It has been widely stated that where you live plays a big part in determining your health outcomes and life expectancy. But what if more investment was made in communities with the worst health outcomes, which also tend to be communities lacking services and amenities?
The third annual Walkable Urban Places (WalkUPs) Conference in Washington, DC, in mid-September focused on ways to improve social equity in communities of varying scales (see conference recap here). In the context of the DC metro area, it becomes clear that the types of communities that offer health-promoting services and amenities—WalkUPs—are located primarily in the higher income parts of the area. Prince George’s County, which has the highest proportion of affordable housing projects in the area, is current lacking these nodes.
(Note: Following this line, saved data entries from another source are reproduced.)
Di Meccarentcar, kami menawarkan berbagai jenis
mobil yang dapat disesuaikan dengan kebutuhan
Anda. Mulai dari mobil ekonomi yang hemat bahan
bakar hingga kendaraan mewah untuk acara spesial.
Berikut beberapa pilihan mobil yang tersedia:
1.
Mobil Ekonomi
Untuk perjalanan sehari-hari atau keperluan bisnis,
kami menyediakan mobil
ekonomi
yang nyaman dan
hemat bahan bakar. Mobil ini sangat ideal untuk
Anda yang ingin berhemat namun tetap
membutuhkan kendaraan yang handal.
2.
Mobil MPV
To achieve communities that are socially equitable, two approaches are necessary: a better distribution of affordable housing within existing amenity-rich neighborhoods and investment in services—including transit—in currently underserved neighborhoods.
To begin to address this, LOCUS, a national network of real estate developers and investors, announced at the WalkUPs conference a three-part national strategy for place-based solutions to the social equity problem and called on the development community to join them in this effort.
- First in this strategy is a national advocacy campaign for housing attainability to improve existing housing programs, bringing a different voice to the issue that traditional affordable housing advocates.
- Second is developing a national technical assistance and certification program aimed at increasing the ability of developers and the public sector to provide affordable housing options in walkable urban places.
- Last is developing a national place-based, private sector-led model through two projects that are currently being sourced, with the intention of exporting lessons learned through the model projects to communities that have less resources and opportunity.
Christopher Coes, managing director of LOCUS, and Chris Leinberger, GWU Center for Real Estate and Urban Analysis Chair and LOCUS founder and president, emphasized the importance of a strategy that is developer-led in order to markedly improve the dispersion of affordable housing and improve opportunity in communities across the country.